SPACE WIRE
Israeli telecoms satellite set for blast-off from Kazakhstan
BAIKONUR, Kazakhstan (AFP) Dec 27, 2003
Russian technicians made final preparations Saturday for the launch of an Israeli telecommunications satellite in Kazakhstan.

The four-stage Soyuz-Fregat rocket carrying the AMOS-2 satellite is due to lift off from the Baiknour cosmodrome at 2:30 am Sunday (2130 GMT Saturday).

Built by Israeli Aircraft Industries and operated by the privately-owned Spacecom company, the 1,370 kilogramme satellite will take up position at a longitude of four degrees West and enhance telecommunications capacity for the Middle East, Europe and the East coast of the United States.

The Russian-European consortium Starsem had originally planned to use an Ariane rocket provided by Arianespace, which holds a 15 percent share of Starsem, but transferred to a Russian Soyuz for technical reasons.

Israel's first telecoms satellite, AMOS-1, was launched by Arianespace in 1996. Both AMOS satellites have a useful working life of around 12 years.

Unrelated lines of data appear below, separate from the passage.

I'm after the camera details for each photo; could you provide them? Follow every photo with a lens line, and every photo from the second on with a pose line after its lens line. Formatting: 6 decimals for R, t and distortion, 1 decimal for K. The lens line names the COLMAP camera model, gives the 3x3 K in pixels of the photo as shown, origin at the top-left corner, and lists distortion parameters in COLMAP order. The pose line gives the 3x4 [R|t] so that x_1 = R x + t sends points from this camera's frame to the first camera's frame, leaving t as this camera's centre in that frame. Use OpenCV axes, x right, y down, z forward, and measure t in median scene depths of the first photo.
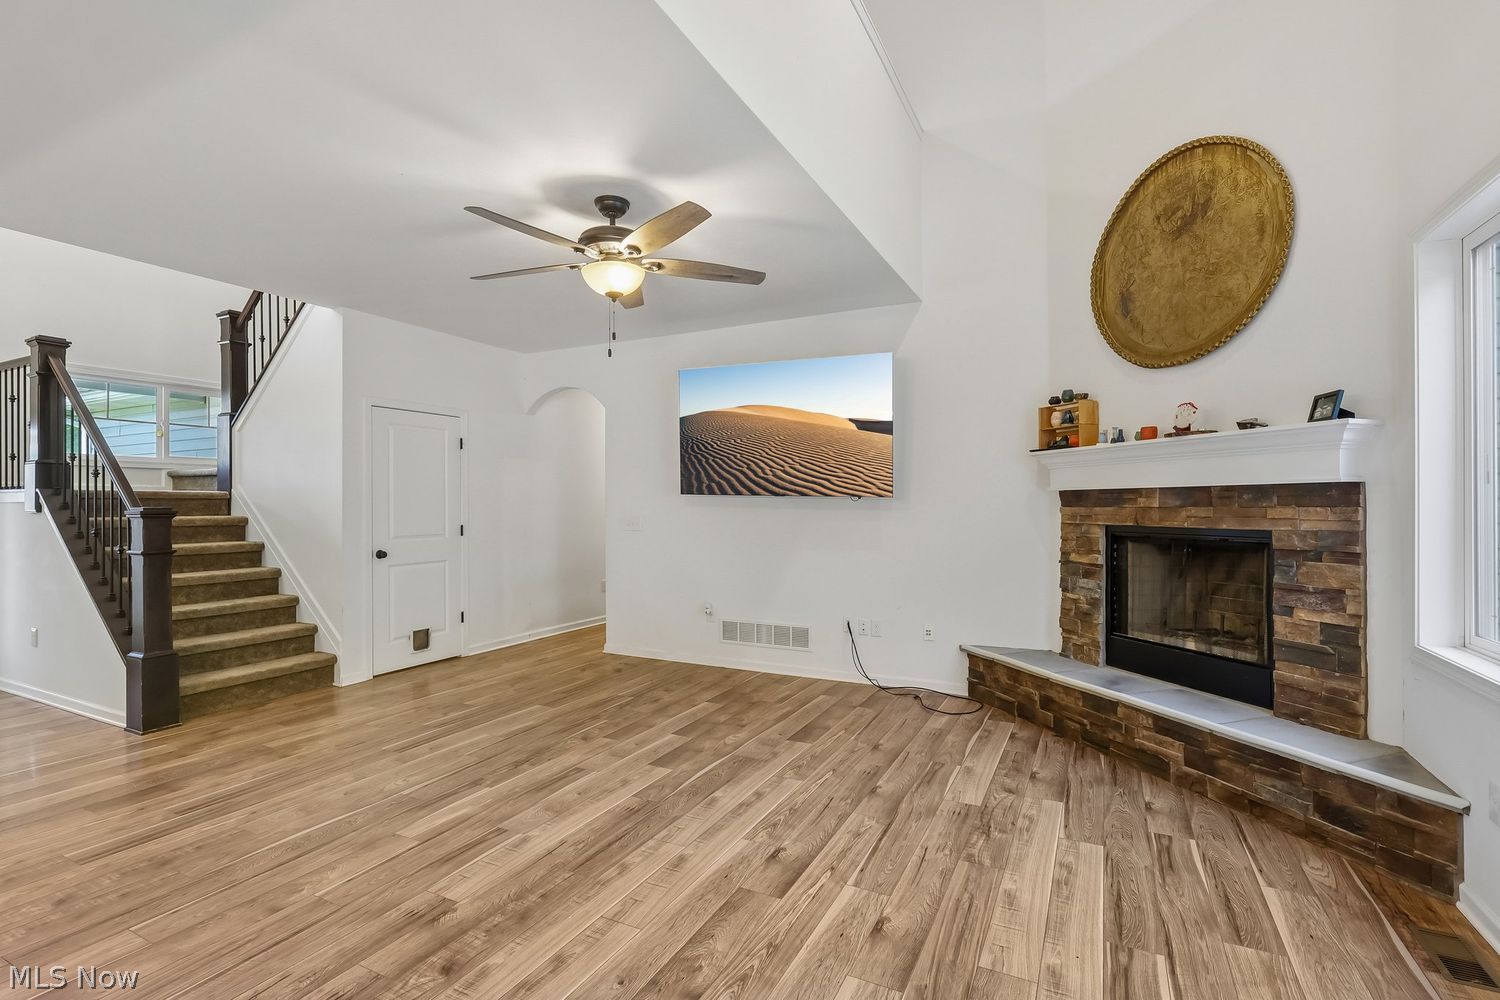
lens RADIAL K [[695.9, 0, 744.1], [0, 695.9, 506.6], [0, 0, 1]] dist [-0.000388, 0.000021]
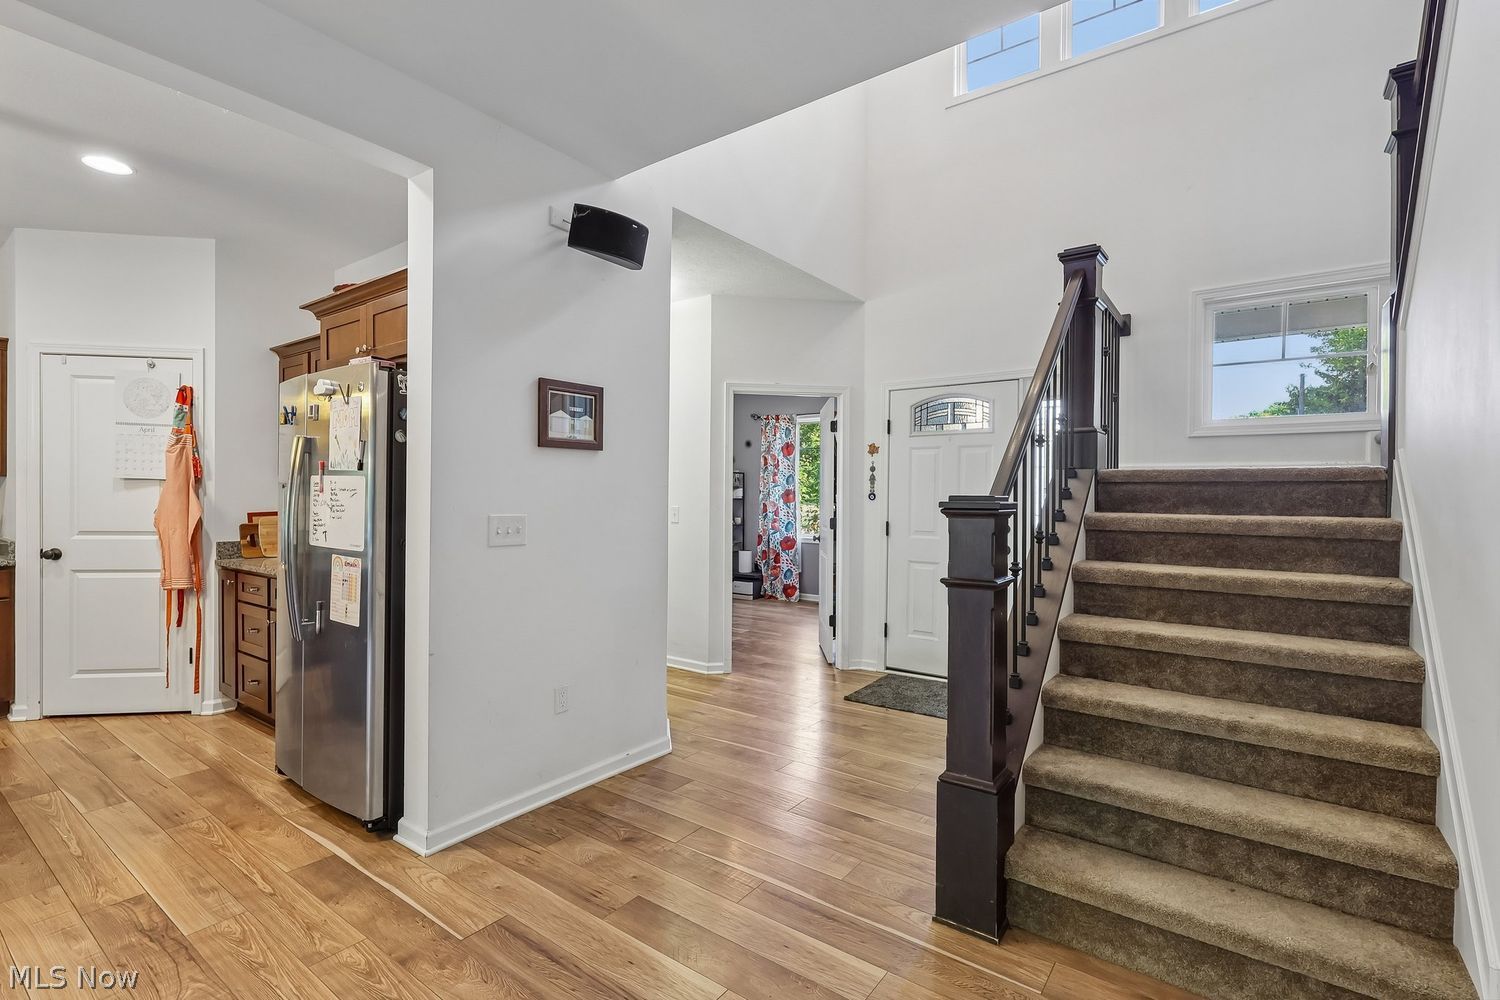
lens RADIAL K [[695.9, 0, 744.1], [0, 695.9, 506.6], [0, 0, 1]] dist [-0.000388, 0.000021]
pose [[-0.157222, 0.018557, -0.987389, -0.337595], [-0.009305, 0.999751, 0.020271, 0.000462], [0.987519, 0.012375, -0.157010, 0.991051]]
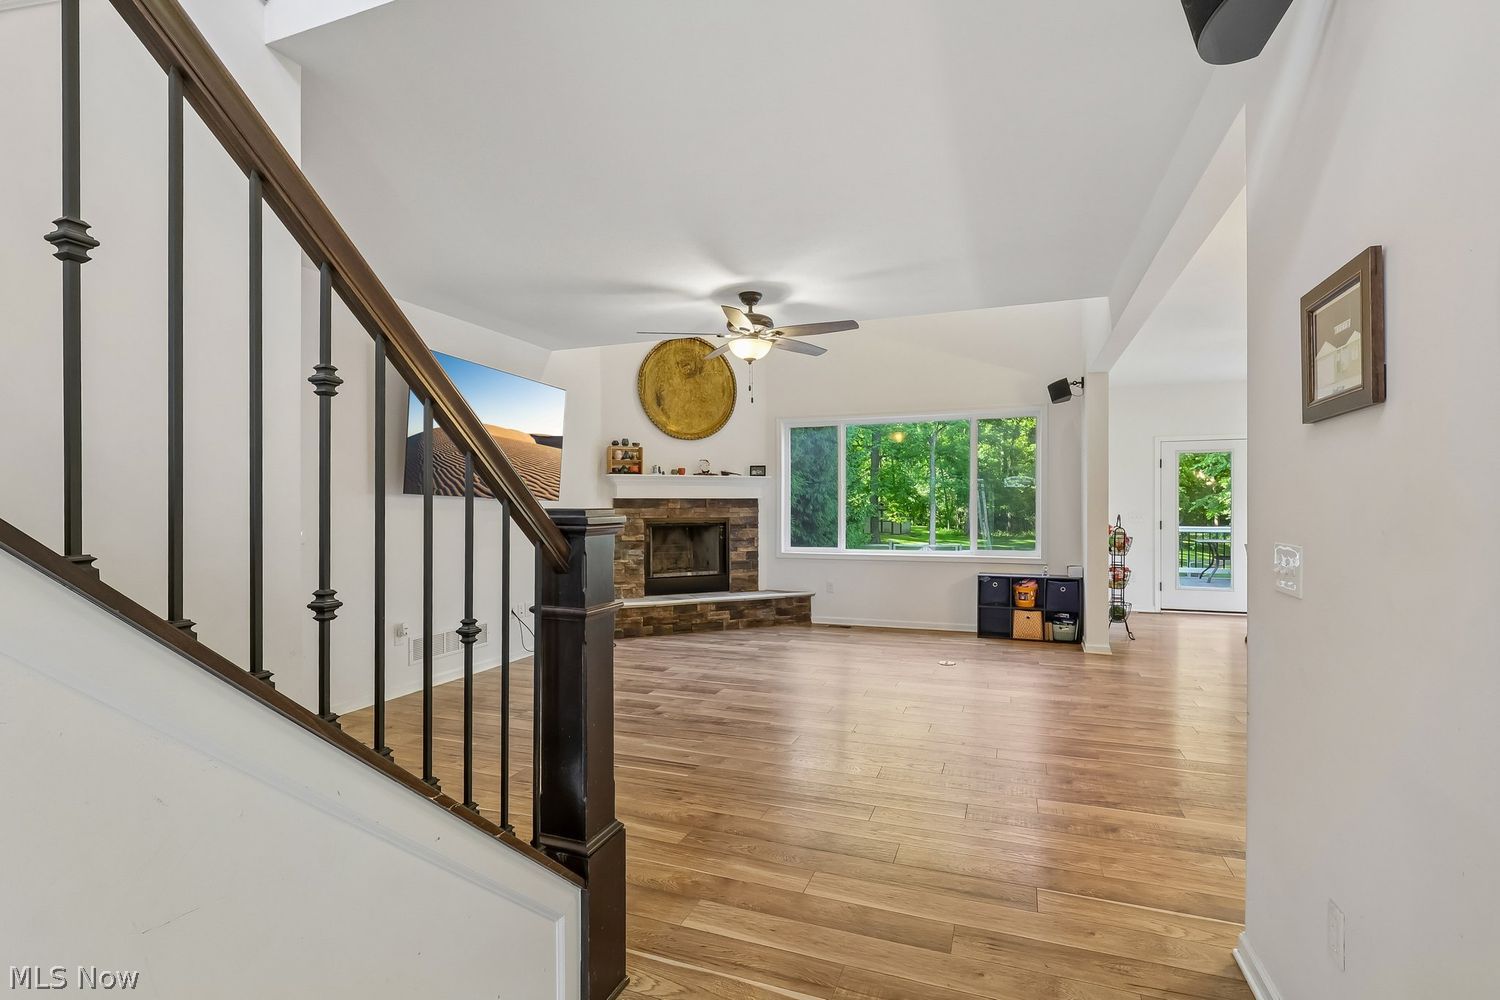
lens RADIAL K [[706.6, 0, 748.4], [0, 706.6, 521.7], [0, 0, 1]] dist [-0.000331, -0.000022]
pose [[-0.120309, -0.018882, 0.992557, -1.433812], [0.004043, 0.999801, 0.019510, 0.001159], [-0.992728, 0.006361, -0.120209, 1.031049]]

The AMOS-2 mission will be the 12th flight by Starsem which has marketed and operated Soyuz launches since 1996.

Soyuz rockets are due to start launching from France's Kourou space centre in French Guyana in 2006.

Baikonur, leased from Kazakhstan under a 1994 agreement, is Russia's principal space centre, used mainly for commercial and satellite launches and for sending manned rockets and supply vessels to the International Space Station.